Lesson 2: Record keeping. The challenge of every fundraiser is remembering to whom you sold, how much, and how to contact people for delivery. Thus, fundraisers offer a terrific opportunity to teach basic record-keeping. This is important. The same children who can complete advanced algebraic equations, diagram complex sentences, and titrate chemical solutions to the hundredth of a centigram can’t fill out a basic form. Our children have many opportunities to learn to read for comprehension, which is the reading used in most school work. Often, they are not so wonderful at functional reading; the skills necessary to read bank statements, fill out medical records, and keep track of inventory. Fundraisers help fill this gap. While it’s important for parents to keep an eye on the paperwork, let your child track the details. Teach your child how to read the record sheets and then fill in the proper data in the proper place. In a society where you need three forms for every activity, it’s a skill they’ll need for the rest of their lives. The sooner they master this, the more competent they’ll be.

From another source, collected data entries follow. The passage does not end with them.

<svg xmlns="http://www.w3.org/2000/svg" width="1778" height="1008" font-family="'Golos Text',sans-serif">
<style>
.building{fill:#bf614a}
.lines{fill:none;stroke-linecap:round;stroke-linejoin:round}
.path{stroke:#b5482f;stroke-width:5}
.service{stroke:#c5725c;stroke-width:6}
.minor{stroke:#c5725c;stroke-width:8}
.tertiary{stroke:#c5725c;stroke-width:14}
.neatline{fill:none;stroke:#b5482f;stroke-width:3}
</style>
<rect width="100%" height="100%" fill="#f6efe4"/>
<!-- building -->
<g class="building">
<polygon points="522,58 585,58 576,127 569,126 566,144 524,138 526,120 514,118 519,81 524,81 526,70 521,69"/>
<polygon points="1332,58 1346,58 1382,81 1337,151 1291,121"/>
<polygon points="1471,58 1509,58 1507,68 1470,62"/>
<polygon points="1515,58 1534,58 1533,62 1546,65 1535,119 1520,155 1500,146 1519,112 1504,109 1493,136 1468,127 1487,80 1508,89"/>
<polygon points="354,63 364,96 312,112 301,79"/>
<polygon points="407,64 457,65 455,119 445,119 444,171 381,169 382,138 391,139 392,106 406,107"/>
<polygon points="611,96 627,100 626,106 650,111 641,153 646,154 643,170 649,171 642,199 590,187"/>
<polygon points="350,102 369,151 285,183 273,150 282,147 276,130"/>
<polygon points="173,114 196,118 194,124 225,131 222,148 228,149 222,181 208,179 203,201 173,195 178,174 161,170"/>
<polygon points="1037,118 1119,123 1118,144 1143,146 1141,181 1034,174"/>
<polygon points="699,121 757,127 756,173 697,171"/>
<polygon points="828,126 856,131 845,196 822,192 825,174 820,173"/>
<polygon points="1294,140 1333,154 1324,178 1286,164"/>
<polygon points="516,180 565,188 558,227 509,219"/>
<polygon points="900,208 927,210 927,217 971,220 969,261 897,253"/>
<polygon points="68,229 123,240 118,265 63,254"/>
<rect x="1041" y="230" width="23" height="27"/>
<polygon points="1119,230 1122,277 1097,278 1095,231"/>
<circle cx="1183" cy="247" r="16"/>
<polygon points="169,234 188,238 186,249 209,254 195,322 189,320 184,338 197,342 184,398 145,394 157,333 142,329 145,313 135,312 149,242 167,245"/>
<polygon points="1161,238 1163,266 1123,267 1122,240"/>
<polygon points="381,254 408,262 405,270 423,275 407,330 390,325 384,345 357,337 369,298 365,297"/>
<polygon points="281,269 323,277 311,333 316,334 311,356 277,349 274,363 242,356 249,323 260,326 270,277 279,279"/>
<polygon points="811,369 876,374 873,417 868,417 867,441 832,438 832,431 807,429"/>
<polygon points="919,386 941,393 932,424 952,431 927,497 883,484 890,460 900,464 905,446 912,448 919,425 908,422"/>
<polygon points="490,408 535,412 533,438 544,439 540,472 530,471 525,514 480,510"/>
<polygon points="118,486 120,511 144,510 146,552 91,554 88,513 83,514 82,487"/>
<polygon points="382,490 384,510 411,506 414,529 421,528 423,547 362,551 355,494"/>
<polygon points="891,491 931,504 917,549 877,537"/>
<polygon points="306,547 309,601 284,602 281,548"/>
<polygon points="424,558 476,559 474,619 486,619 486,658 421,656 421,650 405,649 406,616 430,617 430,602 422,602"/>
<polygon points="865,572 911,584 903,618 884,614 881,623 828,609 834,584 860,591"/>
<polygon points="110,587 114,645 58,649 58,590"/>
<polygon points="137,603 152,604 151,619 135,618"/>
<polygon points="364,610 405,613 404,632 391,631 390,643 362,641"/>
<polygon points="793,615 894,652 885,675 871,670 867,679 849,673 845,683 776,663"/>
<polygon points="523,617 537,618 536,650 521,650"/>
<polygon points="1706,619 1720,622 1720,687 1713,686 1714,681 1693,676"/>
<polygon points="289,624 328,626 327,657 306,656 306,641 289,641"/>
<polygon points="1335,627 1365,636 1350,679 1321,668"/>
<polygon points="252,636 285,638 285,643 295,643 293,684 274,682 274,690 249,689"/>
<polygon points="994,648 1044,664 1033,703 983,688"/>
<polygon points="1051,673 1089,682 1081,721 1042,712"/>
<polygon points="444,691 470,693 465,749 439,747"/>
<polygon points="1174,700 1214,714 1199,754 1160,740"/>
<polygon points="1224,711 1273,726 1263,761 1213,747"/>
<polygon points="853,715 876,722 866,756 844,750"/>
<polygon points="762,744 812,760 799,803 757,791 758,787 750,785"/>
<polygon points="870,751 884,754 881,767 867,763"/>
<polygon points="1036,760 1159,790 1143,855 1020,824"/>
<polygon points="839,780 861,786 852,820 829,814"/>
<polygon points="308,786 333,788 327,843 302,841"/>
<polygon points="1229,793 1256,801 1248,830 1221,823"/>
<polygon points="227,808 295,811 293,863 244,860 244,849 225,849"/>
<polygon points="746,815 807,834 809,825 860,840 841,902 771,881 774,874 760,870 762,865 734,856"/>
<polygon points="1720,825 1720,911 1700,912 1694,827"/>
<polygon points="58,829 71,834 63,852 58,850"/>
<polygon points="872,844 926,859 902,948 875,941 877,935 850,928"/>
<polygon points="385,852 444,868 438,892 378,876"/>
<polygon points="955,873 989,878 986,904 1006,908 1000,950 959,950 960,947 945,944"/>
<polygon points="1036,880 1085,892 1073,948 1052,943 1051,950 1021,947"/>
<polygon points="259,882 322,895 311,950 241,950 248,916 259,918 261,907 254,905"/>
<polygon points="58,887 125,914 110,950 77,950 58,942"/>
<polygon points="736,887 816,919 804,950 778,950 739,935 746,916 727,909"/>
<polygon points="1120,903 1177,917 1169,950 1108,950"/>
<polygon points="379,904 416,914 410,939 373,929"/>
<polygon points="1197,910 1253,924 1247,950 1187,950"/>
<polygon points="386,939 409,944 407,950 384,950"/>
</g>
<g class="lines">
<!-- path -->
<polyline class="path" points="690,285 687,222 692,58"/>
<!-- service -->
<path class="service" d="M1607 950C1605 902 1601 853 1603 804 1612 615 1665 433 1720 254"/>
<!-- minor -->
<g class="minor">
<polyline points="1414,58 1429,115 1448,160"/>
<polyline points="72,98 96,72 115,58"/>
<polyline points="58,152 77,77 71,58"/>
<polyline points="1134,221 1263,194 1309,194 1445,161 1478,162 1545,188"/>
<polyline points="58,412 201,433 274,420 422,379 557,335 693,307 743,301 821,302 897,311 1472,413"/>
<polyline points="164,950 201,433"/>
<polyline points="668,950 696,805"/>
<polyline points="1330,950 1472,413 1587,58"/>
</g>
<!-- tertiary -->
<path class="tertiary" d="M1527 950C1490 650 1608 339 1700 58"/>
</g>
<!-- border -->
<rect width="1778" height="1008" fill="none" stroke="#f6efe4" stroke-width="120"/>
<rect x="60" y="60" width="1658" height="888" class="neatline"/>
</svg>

Lesson 3: Organization. Just how does one keep 127 pizzas from going bad until they can be delivered? Where do you store 487 boxes of popcorn? What’s the most efficient strategy for getting 82 Christmas wreaths across three counties? These are the real challenges that arise from all those successful sales pitches. Letting your child wrestle through these teaches that the sale is only step one. The fundraiser isn’t over until the product is delivered, the money collected, and the final receipts turned into the sales coordinator. Much of life involves a really fun first step, and then a lot of follow-up and grunt work that isn’t so fun. Learning early to look at the whole commitment rather than just the first step can be a life lesson that pays huge dividends. Further, letting your child develop a plan for accomplishing each step can be a great exercise in problem solving strategies and time management. Don’t give into the temptation to just do it yourself. You’ll miss a prime opportunity for your child to learn these invaluable life skills. When you groan over the next fundraiser, your child will have a lot more empathy.

Fundraisers are often the bane of modern parenting. While they’ll never make my list of favorite parenting things, they provide our children the opportunity to learn a huge range of skills while supplying funds for them to engage in great activities.